その筋肉は見えません[ノーリグレットチョイス番外編]

寺音

「持ち方にもコツがあるからね」

「あ、これ」

 地上の町を歩いていたタイクウは、思わず声を発した。

 映画館の掲示板に、人気アニメのヒーローが映っている。ヒーロースーツに赤いマントをひらめかせ、彼は町をゆく人々に作品をアピール中だ。


「最新作、今度公開されるんだって。小さい頃よく観てたよね」

「このヒーローもなげぇよな」

 横を歩くヒダカも懐かしいのか、少し穏やかな表情をしている。


 普段は気弱で目立たない青年が、ヒーローに変身し悪と戦う物語は正に王道。幼い二人は、ごっこ遊びをするくらいハマったものだ。

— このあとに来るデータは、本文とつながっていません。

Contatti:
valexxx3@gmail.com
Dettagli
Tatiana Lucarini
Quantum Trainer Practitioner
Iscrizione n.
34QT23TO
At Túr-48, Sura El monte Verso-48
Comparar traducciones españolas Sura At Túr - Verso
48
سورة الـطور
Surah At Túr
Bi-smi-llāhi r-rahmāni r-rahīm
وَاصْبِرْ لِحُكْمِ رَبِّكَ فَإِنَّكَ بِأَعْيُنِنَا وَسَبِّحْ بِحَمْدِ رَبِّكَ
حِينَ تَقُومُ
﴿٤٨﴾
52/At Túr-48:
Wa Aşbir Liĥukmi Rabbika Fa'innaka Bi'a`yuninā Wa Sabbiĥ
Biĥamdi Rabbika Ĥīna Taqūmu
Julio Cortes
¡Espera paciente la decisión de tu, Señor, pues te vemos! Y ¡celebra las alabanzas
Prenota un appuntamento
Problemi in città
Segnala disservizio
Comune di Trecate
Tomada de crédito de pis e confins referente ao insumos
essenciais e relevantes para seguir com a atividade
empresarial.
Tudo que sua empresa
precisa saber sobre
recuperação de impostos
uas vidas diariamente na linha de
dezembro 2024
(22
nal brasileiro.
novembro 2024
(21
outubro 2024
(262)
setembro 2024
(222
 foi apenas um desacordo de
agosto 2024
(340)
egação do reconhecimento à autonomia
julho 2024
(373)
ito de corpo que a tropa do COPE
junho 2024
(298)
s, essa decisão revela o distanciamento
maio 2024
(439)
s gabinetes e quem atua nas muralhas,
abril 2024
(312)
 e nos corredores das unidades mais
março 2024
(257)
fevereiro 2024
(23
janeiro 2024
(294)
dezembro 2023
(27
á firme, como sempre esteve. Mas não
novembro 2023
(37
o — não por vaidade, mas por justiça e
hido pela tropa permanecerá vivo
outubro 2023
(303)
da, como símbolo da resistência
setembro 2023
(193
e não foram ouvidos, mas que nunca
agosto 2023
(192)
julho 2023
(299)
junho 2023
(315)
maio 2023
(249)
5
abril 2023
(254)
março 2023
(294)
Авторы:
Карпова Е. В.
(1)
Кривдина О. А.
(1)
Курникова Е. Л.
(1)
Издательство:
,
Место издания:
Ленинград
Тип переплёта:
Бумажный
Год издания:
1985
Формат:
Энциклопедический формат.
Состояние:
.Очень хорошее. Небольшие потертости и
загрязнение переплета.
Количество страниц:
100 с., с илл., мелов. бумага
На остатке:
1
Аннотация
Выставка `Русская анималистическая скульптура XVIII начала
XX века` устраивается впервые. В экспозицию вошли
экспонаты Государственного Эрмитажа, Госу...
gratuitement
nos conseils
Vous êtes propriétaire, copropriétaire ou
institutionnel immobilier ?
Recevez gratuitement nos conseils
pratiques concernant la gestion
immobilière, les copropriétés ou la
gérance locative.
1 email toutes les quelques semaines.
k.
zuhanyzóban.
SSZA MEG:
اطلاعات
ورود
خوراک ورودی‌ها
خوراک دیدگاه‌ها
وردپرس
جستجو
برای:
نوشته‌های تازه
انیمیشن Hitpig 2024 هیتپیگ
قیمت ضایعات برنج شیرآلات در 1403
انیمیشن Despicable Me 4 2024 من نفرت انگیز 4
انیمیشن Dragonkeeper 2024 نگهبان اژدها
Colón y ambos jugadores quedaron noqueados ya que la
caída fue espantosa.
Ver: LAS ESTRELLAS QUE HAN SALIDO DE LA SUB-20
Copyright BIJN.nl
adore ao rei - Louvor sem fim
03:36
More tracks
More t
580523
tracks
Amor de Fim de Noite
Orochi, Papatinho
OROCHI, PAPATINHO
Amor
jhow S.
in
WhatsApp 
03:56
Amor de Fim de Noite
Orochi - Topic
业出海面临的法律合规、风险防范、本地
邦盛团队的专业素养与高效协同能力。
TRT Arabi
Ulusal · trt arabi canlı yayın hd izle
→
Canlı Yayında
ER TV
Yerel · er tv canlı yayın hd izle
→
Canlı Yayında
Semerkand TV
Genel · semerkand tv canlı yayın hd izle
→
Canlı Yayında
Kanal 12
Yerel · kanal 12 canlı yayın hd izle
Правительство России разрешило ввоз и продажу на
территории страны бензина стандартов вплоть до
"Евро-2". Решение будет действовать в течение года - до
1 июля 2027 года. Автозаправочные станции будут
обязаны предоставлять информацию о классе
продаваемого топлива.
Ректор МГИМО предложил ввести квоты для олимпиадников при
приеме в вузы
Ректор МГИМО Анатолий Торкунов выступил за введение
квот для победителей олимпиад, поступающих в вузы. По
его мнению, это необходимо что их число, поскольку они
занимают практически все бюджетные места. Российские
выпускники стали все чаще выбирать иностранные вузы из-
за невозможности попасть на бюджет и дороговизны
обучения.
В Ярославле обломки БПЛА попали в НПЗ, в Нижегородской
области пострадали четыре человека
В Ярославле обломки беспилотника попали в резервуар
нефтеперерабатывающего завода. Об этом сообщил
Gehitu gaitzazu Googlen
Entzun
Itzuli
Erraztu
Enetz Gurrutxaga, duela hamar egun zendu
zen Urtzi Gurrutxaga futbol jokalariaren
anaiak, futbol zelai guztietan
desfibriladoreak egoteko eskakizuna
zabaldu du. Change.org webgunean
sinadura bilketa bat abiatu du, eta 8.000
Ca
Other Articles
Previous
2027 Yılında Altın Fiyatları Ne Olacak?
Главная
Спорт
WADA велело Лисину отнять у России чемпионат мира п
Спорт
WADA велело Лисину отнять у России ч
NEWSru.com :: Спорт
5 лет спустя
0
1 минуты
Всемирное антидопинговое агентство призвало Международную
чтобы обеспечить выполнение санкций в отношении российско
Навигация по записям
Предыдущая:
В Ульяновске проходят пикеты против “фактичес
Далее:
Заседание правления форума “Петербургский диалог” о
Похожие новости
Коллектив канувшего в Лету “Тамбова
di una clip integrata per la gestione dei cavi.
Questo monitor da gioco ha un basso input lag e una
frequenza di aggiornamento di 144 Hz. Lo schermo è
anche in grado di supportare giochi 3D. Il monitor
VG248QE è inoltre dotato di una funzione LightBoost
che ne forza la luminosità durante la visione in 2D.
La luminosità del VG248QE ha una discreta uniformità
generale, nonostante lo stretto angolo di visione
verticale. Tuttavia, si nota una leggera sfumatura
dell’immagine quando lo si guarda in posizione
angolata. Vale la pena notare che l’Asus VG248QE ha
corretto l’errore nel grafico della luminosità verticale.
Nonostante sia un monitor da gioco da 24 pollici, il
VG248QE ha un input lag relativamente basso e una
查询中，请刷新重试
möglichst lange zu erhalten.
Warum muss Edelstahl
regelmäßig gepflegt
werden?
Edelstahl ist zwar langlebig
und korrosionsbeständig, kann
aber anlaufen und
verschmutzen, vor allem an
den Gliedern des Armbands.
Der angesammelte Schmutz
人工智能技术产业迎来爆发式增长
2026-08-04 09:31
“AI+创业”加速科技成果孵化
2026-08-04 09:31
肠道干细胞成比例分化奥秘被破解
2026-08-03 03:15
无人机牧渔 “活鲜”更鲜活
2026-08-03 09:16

 ヒーローの姿が消え予告映像が流れ出す。そこに映った、地味な服装をして眼鏡をかけた青年が、変身前の主人公だ。


「しかし、眼鏡や服装で印象が変わるっつっても、あの筋肉を見たら一発で正体がバレそうだな」

「うん。まぁ、ムキムキだもんねぇ」

 目立たないという設定の彼の腕は、丸太のように太い。


「きっとあの世界の人たちは、目にフィルターがかかってるんだよ。主人公があの格好の時には、筋肉を認識できなくなってるんだよね」

「言いてぇことは、なんとなく分かるが、そろそろ行くぞ」

 珍しく同意したヒダカに促され、タイクウたちは映画館を後にした。






 カフェ&バー桜。

 彩雲へ戻った二人は、荷を届ける為この店を訪れた。

「こんにちはー! 桜さん、頼まれてたワイン買ってきたよ」

 店の奥から淡海桜おうみさくらが顔を出す。二人にとって、彼女は姉のような存在だ。


「ありがとう、助かるわ。重かったでしょ?」

「鍛えてるから大丈夫! これどこに置」

 桜はタイクウの腕から、ワインの入ったケースをひょいと受け取った。ワインボトル三十六本、約五十キログラムほどである。

 それを彼女は、軽い足取りで店の奥まで運んでいく。

 ちなみに彼女の腕はたおやかで細い。


「ヒダカ。僕の目にもフィルターがかかってるかもしれない」

「あー」

 呆然と呟くタイクウに、ヒダカは同意するような声を漏らした。